- [Texte présenté]:
►

Le 12 Décembre 2023, de nombreux doctorants du LEDi ont assisté à la journée interdoctorale organisée à Dijon. Mahamoudou Zoré et Richard Cupillard nous racontent plus en détails cette journée.
Les 14, 15 et 16 juin 2022, le congrès annuel de l’Association Française de Science Économique (AFSE) prenait place à Dijon, organisé par les trois laboratoires structurant la recherche en économie à l’échelle de la région Bourgogne Franche-Comté : le Laboratoire d’Économie de Dijon (LEDi), le Centre d’Économie et de Sociologie appliquées à l’Agriculture et aux Espaces Ruraux (CESAER) et le Centre de REcherche sur les Stratégies Économiques (CRESE). Face au succès de cet événement ayant attiré des keynote speakers reconnus à l’international (interviews disponibles sur https://ledi.u-bourgogne.fr/le-blog-des-doctorants-du-ledi/), les trois laboratoires ont décidé de se rassembler une nouvelle fois autour de l’organisation d’une manifestation scientifique. Cette année, les doctorants ont été mis à l’honneur à l’occasion d’une journée d’étude qui leur donnait l’opportunité de présenter leurs travaux de thèse et d’échanger avec des chercheurs issus des trois unités où coexistent différentes expertises, de l’économie des territoires à l’économie de l’innovation en passant par l’économie de l’environnement, sans oublier les développements les plus récents autour de la notion – parfois mystérieuse mais toujours passionnante – de machine learning. Afin d’assurer une représentation équilibrée des différents laboratoires, trois doctorants du LEDi (Richard Cupillard, Reine Annie Zongo et Maxence Follot), trois doctorants du CESAER (Bai Kaixuan, Martin Regnaud et Mirella Kaboré) et trois doctorants du CRESE (Alexis Roussel, Khaoula Naili et Mathilde Stoltz) ont pu présenter leurs recherches dans le cadre de différentes sessions thématiques (programme détaillé disponible sur https://ledi.u-bourgogne.fr/journee-inter-doctorale-12-decembre-2023/).

◄

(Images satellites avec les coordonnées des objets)

►

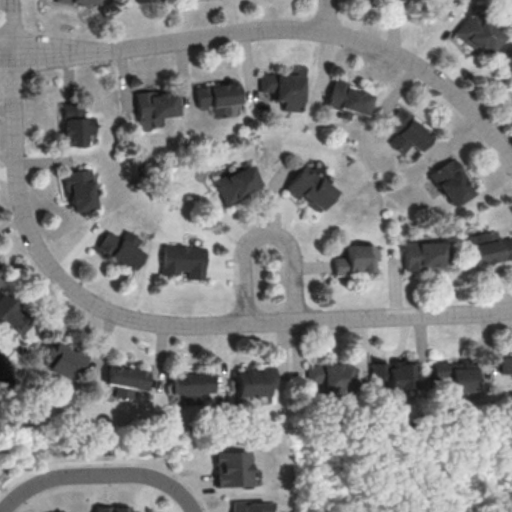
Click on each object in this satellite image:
building: (138, 0)
building: (139, 0)
building: (76, 1)
building: (81, 1)
road: (326, 15)
road: (285, 30)
building: (475, 31)
building: (474, 33)
road: (6, 48)
road: (6, 56)
building: (506, 62)
building: (506, 63)
building: (284, 88)
building: (283, 89)
building: (216, 96)
building: (217, 96)
building: (350, 96)
building: (348, 99)
building: (154, 103)
building: (154, 104)
building: (74, 124)
building: (78, 128)
building: (406, 130)
building: (405, 132)
building: (451, 181)
building: (449, 182)
building: (236, 183)
building: (237, 183)
building: (79, 187)
building: (310, 187)
building: (310, 188)
building: (78, 190)
road: (269, 232)
building: (120, 246)
building: (487, 246)
building: (486, 247)
building: (120, 248)
building: (425, 252)
building: (423, 254)
building: (358, 257)
building: (184, 258)
building: (355, 258)
building: (183, 260)
building: (0, 280)
building: (0, 281)
building: (13, 313)
building: (13, 314)
road: (136, 319)
building: (63, 359)
building: (62, 360)
building: (504, 361)
building: (503, 367)
building: (393, 373)
building: (454, 375)
building: (330, 376)
building: (328, 377)
building: (126, 378)
building: (392, 379)
building: (125, 380)
building: (253, 381)
building: (254, 381)
building: (192, 384)
building: (191, 385)
building: (233, 467)
building: (231, 468)
road: (97, 474)
building: (248, 506)
building: (249, 506)
building: (109, 508)
building: (110, 508)
building: (55, 510)
building: (56, 510)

◄

- [Consigne]:
Mettez à jour le texte sur la journée interdoctorale en partant de « Le 12 Décembre » et en terminant par « détails cette journée. ». Remplacez « doctorants » par « étudiants en thèse ».

- [Corrigé]:
Le 12 Décembre 2023, de nombreux étudiants en thèse du LEDi ont assisté à la journée interdoctorale organisée à Dijon. Mahamoudou Zoré et Richard Cupillard nous racontent plus en détails cette journée.